Roma havalimanında İtalya'ya ne için geldiğimi soran pasaport görevlisine "Sicilya'yı gezip yemeklerini tadacağım" dediğimde "Aman yankesicilere dikkat et; kolundan saatini bile çalarlar" diye uyardı. Haritada uzun konçlu çizme gibi duran bu ülkenin kuzeyinde yaşayanların asalak olarak gördükleri yoksul güneyli yurttaşları hakkında halisane duygular beslemediklerini bilmeyen biri, o anda Sicilya gezisini iptal edebilirdi. Resmi üniformalı görevli bile açıkça uyardığına göre, Sicilya çok tehlikeli bir yer olmalıydı.
MAFYANIN ANAVATANI
İyi ki bundan önce çizmenin ayağına iki yolculuk yapmış, Akdeniz ve Güneydoğu Anadolu bölgelerimizi anımsatan Sicilya'yı çok sevmiştim. Yemeklerinin tadı damağımda kalmıştı. Sicilya, mafyanın anavatanı ama bu örgüt hırsızlık ve yankesicilikle uğraşmıyor olmalı.
Zira İtalya'nın birçok yerinde bu tür olumsuz anılarım oldu, sadece Sicilya'da sıkıntı yaşamadım.
Bir süre önce de Sicilya yemeklerini özlediğimi fark ettim ve üç arkadaşımla kendimi çizmenin ayağında buldum.

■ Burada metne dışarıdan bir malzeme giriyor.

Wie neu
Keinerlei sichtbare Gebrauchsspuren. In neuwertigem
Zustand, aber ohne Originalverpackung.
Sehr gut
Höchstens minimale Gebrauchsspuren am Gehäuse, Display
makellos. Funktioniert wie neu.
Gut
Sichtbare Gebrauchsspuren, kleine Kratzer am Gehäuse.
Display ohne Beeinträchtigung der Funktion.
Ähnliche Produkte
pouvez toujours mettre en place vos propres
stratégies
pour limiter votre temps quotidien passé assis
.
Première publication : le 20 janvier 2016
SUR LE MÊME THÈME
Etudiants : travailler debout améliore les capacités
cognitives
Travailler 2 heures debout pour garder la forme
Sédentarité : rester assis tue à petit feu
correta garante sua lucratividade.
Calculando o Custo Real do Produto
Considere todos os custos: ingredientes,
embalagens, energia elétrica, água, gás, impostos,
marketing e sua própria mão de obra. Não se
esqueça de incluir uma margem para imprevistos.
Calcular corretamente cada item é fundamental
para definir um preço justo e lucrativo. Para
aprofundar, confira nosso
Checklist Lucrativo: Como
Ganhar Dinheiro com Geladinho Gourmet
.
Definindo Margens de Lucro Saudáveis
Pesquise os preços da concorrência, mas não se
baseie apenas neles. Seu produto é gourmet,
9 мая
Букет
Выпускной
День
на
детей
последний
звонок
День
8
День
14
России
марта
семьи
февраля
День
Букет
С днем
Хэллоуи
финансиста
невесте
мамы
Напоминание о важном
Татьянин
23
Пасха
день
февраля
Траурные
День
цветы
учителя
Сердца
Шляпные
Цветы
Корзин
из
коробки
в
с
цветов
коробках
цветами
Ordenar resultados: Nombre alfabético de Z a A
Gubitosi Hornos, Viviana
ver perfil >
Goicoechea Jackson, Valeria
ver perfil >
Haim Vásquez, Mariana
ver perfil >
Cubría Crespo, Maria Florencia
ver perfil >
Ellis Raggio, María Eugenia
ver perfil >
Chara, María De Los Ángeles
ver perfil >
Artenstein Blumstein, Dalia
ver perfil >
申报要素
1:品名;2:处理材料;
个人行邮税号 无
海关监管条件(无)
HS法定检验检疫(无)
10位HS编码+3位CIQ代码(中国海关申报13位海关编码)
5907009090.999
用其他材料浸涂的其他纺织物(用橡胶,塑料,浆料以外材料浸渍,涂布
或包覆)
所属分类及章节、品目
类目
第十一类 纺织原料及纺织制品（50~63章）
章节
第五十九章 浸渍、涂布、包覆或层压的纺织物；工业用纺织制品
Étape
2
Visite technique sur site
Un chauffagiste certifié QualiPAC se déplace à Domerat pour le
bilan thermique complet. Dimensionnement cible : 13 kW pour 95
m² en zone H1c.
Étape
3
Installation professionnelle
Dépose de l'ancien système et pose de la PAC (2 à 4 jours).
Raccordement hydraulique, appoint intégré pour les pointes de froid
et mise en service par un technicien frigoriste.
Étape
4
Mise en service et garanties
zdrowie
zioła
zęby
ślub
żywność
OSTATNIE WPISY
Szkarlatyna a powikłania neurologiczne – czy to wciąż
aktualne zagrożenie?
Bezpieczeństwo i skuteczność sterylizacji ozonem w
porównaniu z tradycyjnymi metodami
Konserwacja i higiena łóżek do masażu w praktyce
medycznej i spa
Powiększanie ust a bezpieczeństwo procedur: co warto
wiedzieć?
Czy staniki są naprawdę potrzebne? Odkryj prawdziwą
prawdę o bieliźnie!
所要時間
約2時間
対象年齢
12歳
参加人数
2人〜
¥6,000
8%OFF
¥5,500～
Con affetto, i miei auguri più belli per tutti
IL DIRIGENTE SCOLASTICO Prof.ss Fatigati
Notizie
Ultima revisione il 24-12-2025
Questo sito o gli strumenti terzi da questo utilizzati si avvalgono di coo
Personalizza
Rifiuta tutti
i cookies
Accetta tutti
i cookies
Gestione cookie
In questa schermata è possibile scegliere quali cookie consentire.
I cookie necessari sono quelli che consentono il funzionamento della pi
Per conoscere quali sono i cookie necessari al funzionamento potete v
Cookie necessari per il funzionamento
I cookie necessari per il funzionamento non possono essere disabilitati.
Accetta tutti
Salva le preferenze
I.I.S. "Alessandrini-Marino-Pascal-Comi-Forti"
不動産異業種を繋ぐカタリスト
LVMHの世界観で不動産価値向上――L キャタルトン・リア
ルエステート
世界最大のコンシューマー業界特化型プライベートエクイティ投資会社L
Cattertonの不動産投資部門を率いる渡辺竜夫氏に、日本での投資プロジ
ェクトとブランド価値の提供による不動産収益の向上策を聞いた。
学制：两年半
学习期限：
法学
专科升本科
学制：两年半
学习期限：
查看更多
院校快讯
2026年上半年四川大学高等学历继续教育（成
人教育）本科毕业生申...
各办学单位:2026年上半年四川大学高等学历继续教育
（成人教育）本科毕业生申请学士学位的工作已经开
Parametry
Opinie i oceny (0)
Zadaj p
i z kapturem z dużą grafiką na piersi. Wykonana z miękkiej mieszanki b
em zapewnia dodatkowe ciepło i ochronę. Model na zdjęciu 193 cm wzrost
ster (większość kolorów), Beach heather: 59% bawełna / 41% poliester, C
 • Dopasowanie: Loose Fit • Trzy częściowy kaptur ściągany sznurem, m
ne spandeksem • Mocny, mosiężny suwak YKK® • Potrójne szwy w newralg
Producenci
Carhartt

Herkes Sicilya'nın güneyini, tercih eder. Yüzlerce kilometre mesafeden tepesi bulutlarla kaplı Vezüv yanardağı, İtalya'nın belki de en güzel kenti Siraküza, Sicilya'nın ikinci büyük şehri Catania buradadır.
İyi korunmuş eski Yunan tapınağıyla ünlü Agrigento şehri ve otomobille gelenlerin araçlarını dağın eteğindeki iki büyük otoparktan birine bıraktıktan sonra tepedeki yerleşim bölgesine küçük otobüslerle ulaşabildikleri, buna rağmen bölgenin en önemli turistik merkezi sayılan Taormina kasabası da güney sahilinde yer alır.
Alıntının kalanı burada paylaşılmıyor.